Défier la mort, un vieux rêve, et le dernier mantra des Big Techs. Mais qu’est-ce que ce défi prométhéen soulève comme interrogations ? On a posé la question au philosophe Philippe Huneman. Cette interview est parue dans le magazine l’ADN
Philosophe des sciences et de la biologie, Philippe Huneman a récemment publié un vaste ouvrage sur la mort, ses causes, explications et justifications à travers l’histoire. Il explique en quoi les dernières découvertes de la recherche anti-âge restent malgré tout limitées.
À lire : Death.

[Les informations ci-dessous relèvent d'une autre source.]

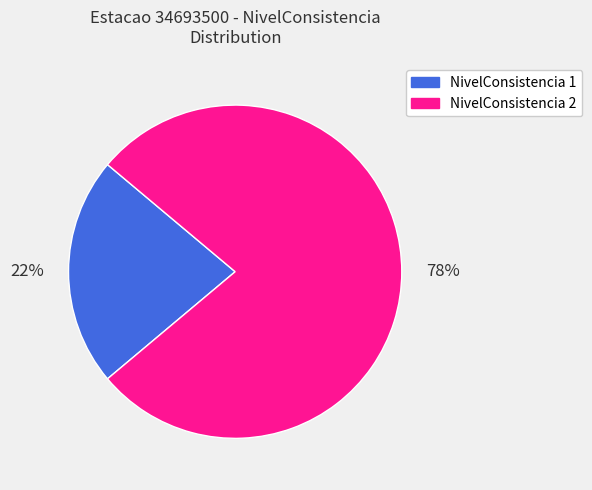

Which has a higher value, NivelConsistencia 1 or NivelConsistencia 2?

NivelConsistencia 2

Perspectives from the Philosophy of Biology, Philippe Huneman (Palgrave Macmillan, 2023)
Comment les premiers philosophes ont adressé la question de la mort ?
Philippe Huneman : Les discours sont très clivés ! Dans l’Antiquité, Platon affirme dans un dialogue intitulé Le Phédon, que « ceux qui philosophent droitement s’exercent à mourir », comme si penser notre fin donnait un sens à notre vie. À l’inverse, les disciples d’Épicure proclament peu après que « la mort n’est rien pour nous » : si j’y pense, c’est que je suis vivant, et si j’étais décédé, je ne pourrais pas y penser ; le plus raisonnable serait donc d’y être indifférent… Le débat se poursuit même mille ans plus tard. Un philosophe comme Montaigne juge dans ses Essais que « philosopher, c’est apprendre à mourir », tandis que Spinoza estime dans L’Éthique que « L’homme libre ne pense à rien moins qu’à la mort, et sa sagesse est une méditation non de la mort, mais de la vie ». Se positionner par rapport à notre disparition semble faire partie des grands invariants de la pensée à travers l’histoire.